> _INPUT FOR THIS TASK_:

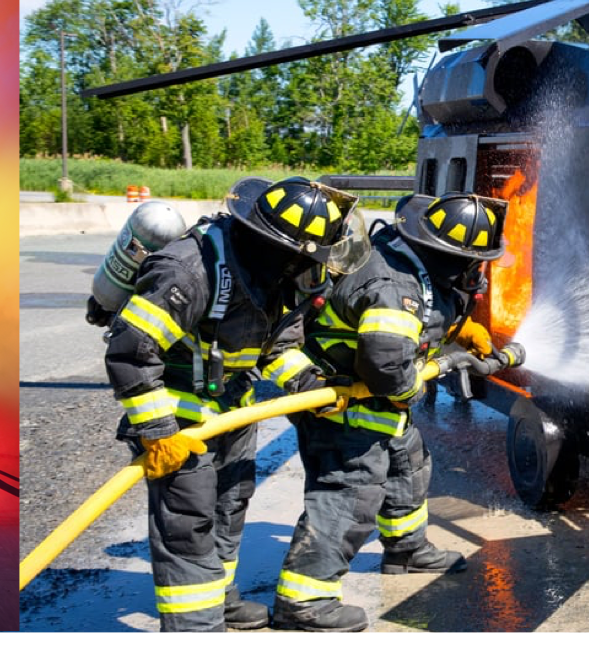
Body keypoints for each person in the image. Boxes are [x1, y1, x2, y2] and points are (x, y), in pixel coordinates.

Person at [100, 176, 358, 632]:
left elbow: (277, 348)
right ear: (283, 249)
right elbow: (131, 351)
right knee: (189, 523)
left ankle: (218, 599)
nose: (315, 269)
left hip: (233, 410)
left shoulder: (276, 277)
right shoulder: (189, 271)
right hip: (176, 418)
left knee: (229, 505)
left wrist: (310, 386)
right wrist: (158, 433)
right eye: (310, 258)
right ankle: (194, 628)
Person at [264, 193, 519, 632]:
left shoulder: (407, 261)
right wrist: (412, 389)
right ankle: (304, 601)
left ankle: (406, 549)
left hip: (369, 399)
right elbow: (385, 365)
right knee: (349, 494)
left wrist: (457, 331)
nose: (476, 271)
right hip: (341, 402)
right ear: (451, 257)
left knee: (408, 463)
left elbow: (414, 325)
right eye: (473, 262)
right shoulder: (394, 287)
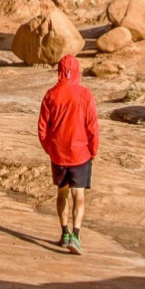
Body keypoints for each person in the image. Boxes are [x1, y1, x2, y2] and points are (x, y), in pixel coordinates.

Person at [37, 52, 98, 254]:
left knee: (62, 192)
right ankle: (76, 235)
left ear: (60, 71)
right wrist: (93, 149)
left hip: (58, 153)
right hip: (80, 153)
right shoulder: (85, 94)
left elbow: (42, 128)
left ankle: (64, 233)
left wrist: (50, 148)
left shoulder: (51, 95)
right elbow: (92, 126)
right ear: (77, 70)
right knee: (78, 195)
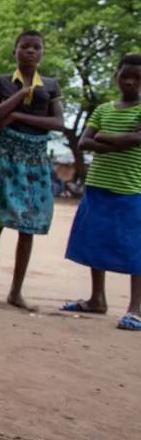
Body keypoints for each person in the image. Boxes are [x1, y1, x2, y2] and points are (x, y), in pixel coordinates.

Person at [0, 31, 64, 312]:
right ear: (15, 50)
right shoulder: (2, 82)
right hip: (5, 155)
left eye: (36, 47)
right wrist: (19, 96)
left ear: (42, 52)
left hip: (35, 158)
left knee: (28, 225)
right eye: (24, 46)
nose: (30, 51)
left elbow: (59, 123)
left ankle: (16, 291)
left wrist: (17, 116)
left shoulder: (51, 85)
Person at [63, 54, 141, 331]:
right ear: (116, 76)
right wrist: (122, 141)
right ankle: (97, 298)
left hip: (132, 187)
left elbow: (138, 139)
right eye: (125, 75)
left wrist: (103, 138)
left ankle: (135, 308)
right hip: (99, 184)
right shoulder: (103, 110)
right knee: (95, 242)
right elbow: (84, 142)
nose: (130, 81)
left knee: (134, 249)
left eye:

> _EXERCISE OBJECTIVE_:
The required result is the entries above, printed exactly from the first line through the line with "right knee: (189, 523)", pictures excluded.

> _WRITTEN ANSWER_:
Body keypoints for each person in the image. Boxes are [x1, y1, x2, y2] and points are (x, y), in pixel coordinates.

Person at [100, 176, 358, 632]:
left elbow: (277, 348)
right ear: (283, 249)
right elbow: (131, 351)
right knee: (189, 523)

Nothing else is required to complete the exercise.